> _DATASET CONTENT_

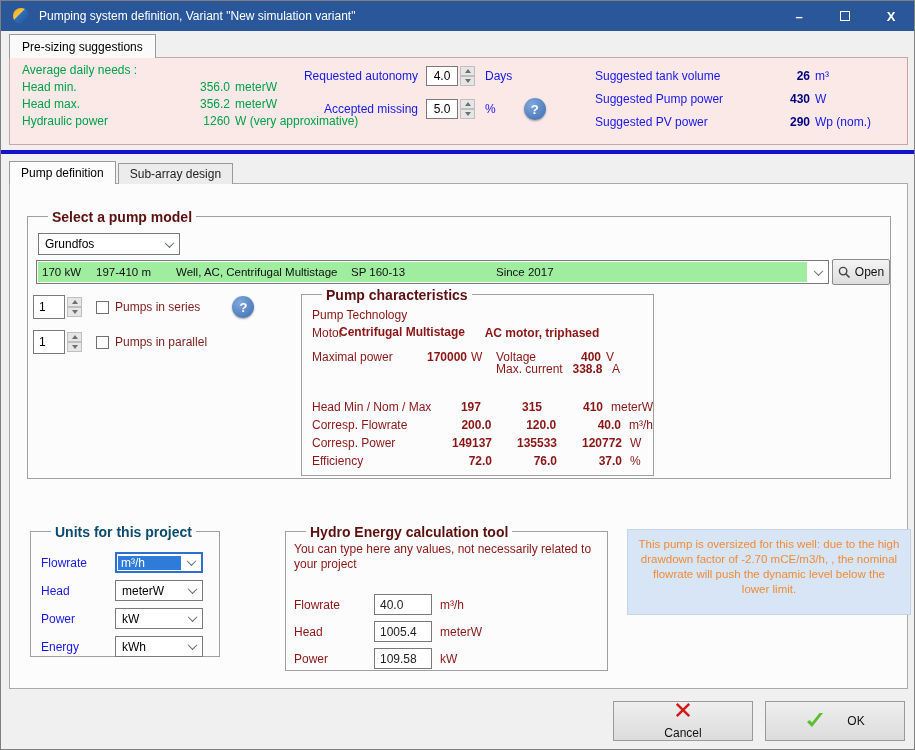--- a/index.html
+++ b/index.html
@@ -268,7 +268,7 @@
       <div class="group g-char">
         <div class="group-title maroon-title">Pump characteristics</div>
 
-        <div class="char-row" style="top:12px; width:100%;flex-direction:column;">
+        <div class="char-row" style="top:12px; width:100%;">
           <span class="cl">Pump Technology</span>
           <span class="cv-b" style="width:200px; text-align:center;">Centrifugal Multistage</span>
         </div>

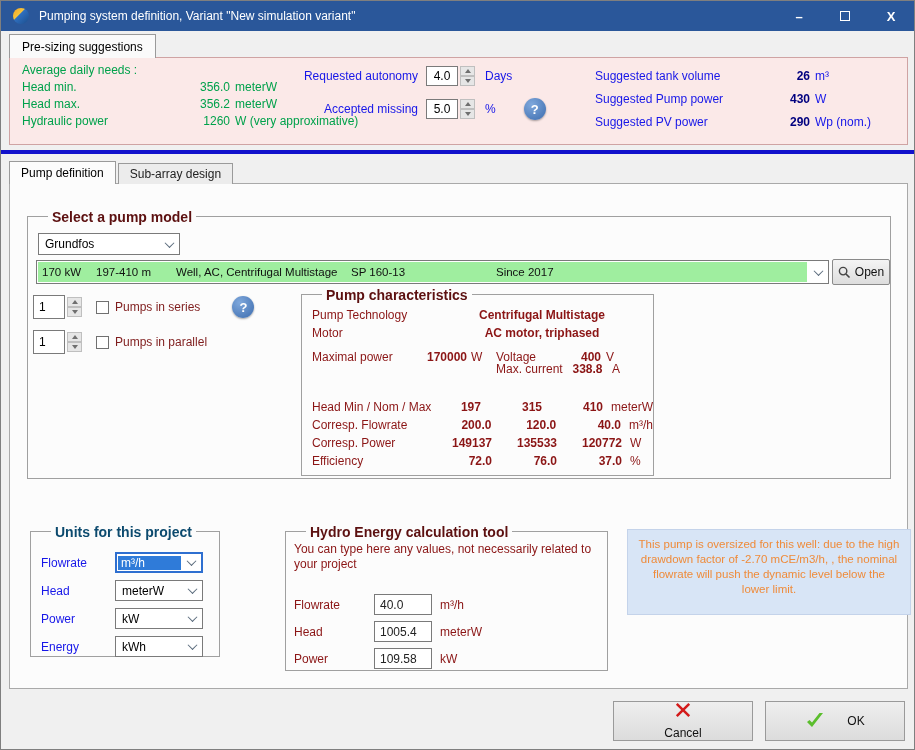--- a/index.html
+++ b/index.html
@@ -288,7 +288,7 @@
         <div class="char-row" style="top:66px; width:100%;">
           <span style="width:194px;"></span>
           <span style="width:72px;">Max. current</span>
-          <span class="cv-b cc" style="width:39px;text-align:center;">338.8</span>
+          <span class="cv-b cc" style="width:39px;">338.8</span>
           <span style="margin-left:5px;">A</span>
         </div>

> _PROBLEM DESCRIPTION_
Search the records for the word "center". Copy each line where it appears.

> _OUTPUT FOR THIS EXERCISE_
           <span class="cv-b" style="width:200px; text-align:center;">Centrifugal Multistage</span>
-          <span class="cv-b cc" style="width:39px;text-align:center;">338.8</span>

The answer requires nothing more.